BEGIN

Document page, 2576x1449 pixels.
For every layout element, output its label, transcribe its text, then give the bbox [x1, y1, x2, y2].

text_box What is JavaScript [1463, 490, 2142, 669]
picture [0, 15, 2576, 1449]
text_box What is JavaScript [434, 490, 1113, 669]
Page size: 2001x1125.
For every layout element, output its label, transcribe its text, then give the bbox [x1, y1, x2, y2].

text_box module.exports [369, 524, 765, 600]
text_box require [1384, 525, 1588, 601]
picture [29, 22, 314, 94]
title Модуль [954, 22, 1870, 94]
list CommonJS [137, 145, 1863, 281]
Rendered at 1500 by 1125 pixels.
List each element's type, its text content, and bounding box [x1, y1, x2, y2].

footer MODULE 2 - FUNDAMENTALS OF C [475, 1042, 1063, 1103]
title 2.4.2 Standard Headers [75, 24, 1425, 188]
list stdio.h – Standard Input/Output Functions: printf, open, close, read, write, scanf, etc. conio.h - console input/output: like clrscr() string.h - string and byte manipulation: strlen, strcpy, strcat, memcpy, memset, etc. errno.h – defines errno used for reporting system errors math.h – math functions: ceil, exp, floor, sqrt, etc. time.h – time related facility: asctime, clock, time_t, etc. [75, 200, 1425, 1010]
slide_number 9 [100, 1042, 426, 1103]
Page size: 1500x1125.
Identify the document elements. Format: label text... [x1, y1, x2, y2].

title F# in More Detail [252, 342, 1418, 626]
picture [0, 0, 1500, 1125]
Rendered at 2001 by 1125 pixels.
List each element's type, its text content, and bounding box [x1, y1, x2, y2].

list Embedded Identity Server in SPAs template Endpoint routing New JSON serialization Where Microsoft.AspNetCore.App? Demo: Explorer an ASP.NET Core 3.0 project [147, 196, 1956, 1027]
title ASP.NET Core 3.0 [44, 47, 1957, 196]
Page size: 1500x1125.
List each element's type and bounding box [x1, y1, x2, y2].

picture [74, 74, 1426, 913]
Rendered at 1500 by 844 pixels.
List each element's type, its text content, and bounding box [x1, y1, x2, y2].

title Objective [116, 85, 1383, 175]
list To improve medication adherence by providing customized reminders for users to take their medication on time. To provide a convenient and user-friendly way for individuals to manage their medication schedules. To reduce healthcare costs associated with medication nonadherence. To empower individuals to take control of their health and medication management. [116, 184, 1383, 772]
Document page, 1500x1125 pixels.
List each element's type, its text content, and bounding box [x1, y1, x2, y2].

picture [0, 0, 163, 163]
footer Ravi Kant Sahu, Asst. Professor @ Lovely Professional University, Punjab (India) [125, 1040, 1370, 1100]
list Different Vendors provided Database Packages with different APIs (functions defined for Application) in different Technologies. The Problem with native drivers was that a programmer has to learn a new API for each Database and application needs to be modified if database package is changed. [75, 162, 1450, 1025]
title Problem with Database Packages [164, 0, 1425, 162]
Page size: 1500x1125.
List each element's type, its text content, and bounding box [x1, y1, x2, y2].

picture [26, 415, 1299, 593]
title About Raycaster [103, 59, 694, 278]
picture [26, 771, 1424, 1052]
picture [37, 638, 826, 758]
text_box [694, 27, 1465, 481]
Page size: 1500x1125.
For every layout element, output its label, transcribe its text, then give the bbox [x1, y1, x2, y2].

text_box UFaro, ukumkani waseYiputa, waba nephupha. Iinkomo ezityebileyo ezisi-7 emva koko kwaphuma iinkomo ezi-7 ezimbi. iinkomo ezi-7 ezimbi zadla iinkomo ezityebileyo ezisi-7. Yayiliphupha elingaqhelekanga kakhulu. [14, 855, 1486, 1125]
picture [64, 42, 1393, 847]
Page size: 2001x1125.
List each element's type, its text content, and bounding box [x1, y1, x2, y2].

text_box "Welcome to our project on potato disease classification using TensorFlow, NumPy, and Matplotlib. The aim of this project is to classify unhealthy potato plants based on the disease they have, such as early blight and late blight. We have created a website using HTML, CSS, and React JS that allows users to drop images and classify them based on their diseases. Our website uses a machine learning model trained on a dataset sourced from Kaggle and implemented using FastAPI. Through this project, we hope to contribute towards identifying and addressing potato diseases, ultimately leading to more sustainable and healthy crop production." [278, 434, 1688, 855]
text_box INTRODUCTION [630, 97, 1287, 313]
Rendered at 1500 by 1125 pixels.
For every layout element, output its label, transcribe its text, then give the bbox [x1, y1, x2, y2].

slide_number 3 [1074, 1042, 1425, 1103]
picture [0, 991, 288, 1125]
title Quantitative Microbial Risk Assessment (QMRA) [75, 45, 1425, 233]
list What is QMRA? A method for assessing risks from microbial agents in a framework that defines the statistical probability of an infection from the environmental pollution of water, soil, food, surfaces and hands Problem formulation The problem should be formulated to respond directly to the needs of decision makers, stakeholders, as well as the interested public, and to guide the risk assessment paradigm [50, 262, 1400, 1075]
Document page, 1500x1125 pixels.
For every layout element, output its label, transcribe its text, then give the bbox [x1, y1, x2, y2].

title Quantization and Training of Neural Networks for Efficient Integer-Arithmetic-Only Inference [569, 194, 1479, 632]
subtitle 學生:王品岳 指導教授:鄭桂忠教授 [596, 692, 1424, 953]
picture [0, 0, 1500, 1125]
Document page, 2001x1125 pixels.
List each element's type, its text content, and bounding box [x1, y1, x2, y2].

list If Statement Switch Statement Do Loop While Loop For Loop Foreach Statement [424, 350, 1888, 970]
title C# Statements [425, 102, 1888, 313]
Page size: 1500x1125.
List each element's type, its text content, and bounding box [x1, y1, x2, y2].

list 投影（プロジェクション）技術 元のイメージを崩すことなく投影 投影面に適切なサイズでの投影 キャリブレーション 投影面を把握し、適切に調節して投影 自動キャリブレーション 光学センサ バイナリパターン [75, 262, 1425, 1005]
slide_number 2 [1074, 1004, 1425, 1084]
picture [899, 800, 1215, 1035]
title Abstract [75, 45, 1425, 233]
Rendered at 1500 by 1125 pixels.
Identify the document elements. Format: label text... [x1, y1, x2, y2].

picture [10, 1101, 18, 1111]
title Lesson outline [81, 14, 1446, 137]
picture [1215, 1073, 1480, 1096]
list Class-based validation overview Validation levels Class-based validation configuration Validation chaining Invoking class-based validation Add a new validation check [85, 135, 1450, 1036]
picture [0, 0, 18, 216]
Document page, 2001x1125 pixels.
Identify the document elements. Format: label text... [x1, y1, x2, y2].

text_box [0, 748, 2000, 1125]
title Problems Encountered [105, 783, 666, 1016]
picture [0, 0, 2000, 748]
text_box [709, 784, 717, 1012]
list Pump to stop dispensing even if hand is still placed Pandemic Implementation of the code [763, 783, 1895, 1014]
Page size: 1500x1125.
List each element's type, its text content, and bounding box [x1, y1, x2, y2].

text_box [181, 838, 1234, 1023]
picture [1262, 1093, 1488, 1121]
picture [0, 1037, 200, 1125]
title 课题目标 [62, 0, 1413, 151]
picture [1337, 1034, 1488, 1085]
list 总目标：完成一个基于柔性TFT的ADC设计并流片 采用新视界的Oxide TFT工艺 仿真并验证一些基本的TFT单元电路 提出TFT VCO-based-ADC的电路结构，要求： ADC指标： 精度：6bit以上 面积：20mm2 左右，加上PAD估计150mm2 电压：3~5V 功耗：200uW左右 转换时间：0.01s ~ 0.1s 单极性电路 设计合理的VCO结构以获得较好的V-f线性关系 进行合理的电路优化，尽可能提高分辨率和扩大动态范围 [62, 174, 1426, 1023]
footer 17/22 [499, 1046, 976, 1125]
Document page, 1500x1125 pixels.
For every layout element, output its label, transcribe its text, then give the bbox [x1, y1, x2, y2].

END

» **WHAT IS EXPECTED**:
The response should be an exact copy of all the records above.

» **REPLY**:
Document page, 2576x1449 pixels.
For every layout element, output its label, transcribe its text, then give the bbox [x1, y1, x2, y2].

text_box What is JavaScript [1463, 490, 2142, 669]
picture [0, 15, 2576, 1449]
text_box What is JavaScript [434, 490, 1113, 669]
Page size: 2001x1125.
For every layout element, output its label, transcribe its text, then give the bbox [x1, y1, x2, y2].

text_box module.exports [369, 524, 765, 600]
text_box require [1384, 525, 1588, 601]
picture [29, 22, 314, 94]
title Модуль [954, 22, 1870, 94]
list CommonJS [137, 145, 1863, 281]
Rendered at 1500 by 1125 pixels.
List each element's type, its text content, and bounding box [x1, y1, x2, y2].

footer MODULE 2 - FUNDAMENTALS OF C [475, 1042, 1063, 1103]
title 2.4.2 Standard Headers [75, 24, 1425, 188]
list stdio.h – Standard Input/Output Functions: printf, open, close, read, write, scanf, etc. conio.h - console input/output: like clrscr() string.h - string and byte manipulation: strlen, strcpy, strcat, memcpy, memset, etc. errno.h – defines errno used for reporting system errors math.h – math functions: ceil, exp, floor, sqrt, etc. time.h – time related facility: asctime, clock, time_t, etc. [75, 200, 1425, 1010]
slide_number 9 [100, 1042, 426, 1103]
Page size: 1500x1125.
Identify the document elements. Format: label text... [x1, y1, x2, y2].

title F# in More Detail [252, 342, 1418, 626]
picture [0, 0, 1500, 1125]
Rendered at 2001 by 1125 pixels.
List each element's type, its text content, and bounding box [x1, y1, x2, y2].

list Embedded Identity Server in SPAs template Endpoint routing New JSON serialization Where Microsoft.AspNetCore.App? Demo: Explorer an ASP.NET Core 3.0 project [147, 196, 1956, 1027]
title ASP.NET Core 3.0 [44, 47, 1957, 196]
Page size: 1500x1125.
List each element's type and bounding box [x1, y1, x2, y2].

picture [74, 74, 1426, 913]
Rendered at 1500 by 844 pixels.
List each element's type, its text content, and bounding box [x1, y1, x2, y2].

title Objective [116, 85, 1383, 175]
list To improve medication adherence by providing customized reminders for users to take their medication on time. To provide a convenient and user-friendly way for individuals to manage their medication schedules. To reduce healthcare costs associated with medication nonadherence. To empower individuals to take control of their health and medication management. [116, 184, 1383, 772]
Document page, 1500x1125 pixels.
List each element's type, its text content, and bounding box [x1, y1, x2, y2].

picture [0, 0, 163, 163]
footer Ravi Kant Sahu, Asst. Professor @ Lovely Professional University, Punjab (India) [125, 1040, 1370, 1100]
list Different Vendors provided Database Packages with different APIs (functions defined for Application) in different Technologies. The Problem with native drivers was that a programmer has to learn a new API for each Database and application needs to be modified if database package is changed. [75, 162, 1450, 1025]
title Problem with Database Packages [164, 0, 1425, 162]
Page size: 1500x1125.
List each element's type, its text content, and bounding box [x1, y1, x2, y2].

picture [26, 415, 1299, 593]
title About Raycaster [103, 59, 694, 278]
picture [26, 771, 1424, 1052]
picture [37, 638, 826, 758]
text_box [694, 27, 1465, 481]
Page size: 1500x1125.
For every layout element, output its label, transcribe its text, then give the bbox [x1, y1, x2, y2].

text_box UFaro, ukumkani waseYiputa, waba nephupha. Iinkomo ezityebileyo ezisi-7 emva koko kwaphuma iinkomo ezi-7 ezimbi. iinkomo ezi-7 ezimbi zadla iinkomo ezityebileyo ezisi-7. Yayiliphupha elingaqhelekanga kakhulu. [14, 855, 1486, 1125]
picture [64, 42, 1393, 847]
Page size: 2001x1125.
List each element's type, its text content, and bounding box [x1, y1, x2, y2].

text_box "Welcome to our project on potato disease classification using TensorFlow, NumPy, and Matplotlib. The aim of this project is to classify unhealthy potato plants based on the disease they have, such as early blight and late blight. We have created a website using HTML, CSS, and React JS that allows users to drop images and classify them based on their diseases. Our website uses a machine learning model trained on a dataset sourced from Kaggle and implemented using FastAPI. Through this project, we hope to contribute towards identifying and addressing potato diseases, ultimately leading to more sustainable and healthy crop production." [278, 434, 1688, 855]
text_box INTRODUCTION [630, 97, 1287, 313]
Rendered at 1500 by 1125 pixels.
For every layout element, output its label, transcribe its text, then give the bbox [x1, y1, x2, y2].

slide_number 3 [1074, 1042, 1425, 1103]
picture [0, 991, 288, 1125]
title Quantitative Microbial Risk Assessment (QMRA) [75, 45, 1425, 233]
list What is QMRA? A method for assessing risks from microbial agents in a framework that defines the statistical probability of an infection from the environmental pollution of water, soil, food, surfaces and hands Problem formulation The problem should be formulated to respond directly to the needs of decision makers, stakeholders, as well as the interested public, and to guide the risk assessment paradigm [50, 262, 1400, 1075]
Document page, 1500x1125 pixels.
For every layout element, output its label, transcribe its text, then give the bbox [x1, y1, x2, y2].

title Quantization and Training of Neural Networks for Efficient Integer-Arithmetic-Only Inference [569, 194, 1479, 632]
subtitle 學生:王品岳 指導教授:鄭桂忠教授 [596, 692, 1424, 953]
picture [0, 0, 1500, 1125]
Document page, 2001x1125 pixels.
List each element's type, its text content, and bounding box [x1, y1, x2, y2].

list If Statement Switch Statement Do Loop While Loop For Loop Foreach Statement [424, 350, 1888, 970]
title C# Statements [425, 102, 1888, 313]
Page size: 1500x1125.
List each element's type, its text content, and bounding box [x1, y1, x2, y2].

list 投影（プロジェクション）技術 元のイメージを崩すことなく投影 投影面に適切なサイズでの投影 キャリブレーション 投影面を把握し、適切に調節して投影 自動キャリブレーション 光学センサ バイナリパターン [75, 262, 1425, 1005]
slide_number 2 [1074, 1004, 1425, 1084]
picture [899, 800, 1215, 1035]
title Abstract [75, 45, 1425, 233]
Rendered at 1500 by 1125 pixels.
Identify the document elements. Format: label text... [x1, y1, x2, y2].

picture [10, 1101, 18, 1111]
title Lesson outline [81, 14, 1446, 137]
picture [1215, 1073, 1480, 1096]
list Class-based validation overview Validation levels Class-based validation configuration Validation chaining Invoking class-based validation Add a new validation check [85, 135, 1450, 1036]
picture [0, 0, 18, 216]
Document page, 2001x1125 pixels.
Identify the document elements. Format: label text... [x1, y1, x2, y2].

text_box [0, 748, 2000, 1125]
title Problems Encountered [105, 783, 666, 1016]
picture [0, 0, 2000, 748]
text_box [709, 784, 717, 1012]
list Pump to stop dispensing even if hand is still placed Pandemic Implementation of the code [763, 783, 1895, 1014]
Page size: 1500x1125.
List each element's type, its text content, and bounding box [x1, y1, x2, y2].

text_box [181, 838, 1234, 1023]
picture [1262, 1093, 1488, 1121]
picture [0, 1037, 200, 1125]
title 课题目标 [62, 0, 1413, 151]
picture [1337, 1034, 1488, 1085]
list 总目标：完成一个基于柔性TFT的ADC设计并流片 采用新视界的Oxide TFT工艺 仿真并验证一些基本的TFT单元电路 提出TFT VCO-based-ADC的电路结构，要求： ADC指标： 精度：6bit以上 面积：20mm2 左右，加上PAD估计150mm2 电压：3~5V 功耗：200uW左右 转换时间：0.01s ~ 0.1s 单极性电路 设计合理的VCO结构以获得较好的V-f线性关系 进行合理的电路优化，尽可能提高分辨率和扩大动态范围 [62, 174, 1426, 1023]
footer 17/22 [499, 1046, 976, 1125]
Document page, 1500x1125 pixels.
For every layout element, output its label, transcribe its text, then give the bbox [x1, y1, x2, y2].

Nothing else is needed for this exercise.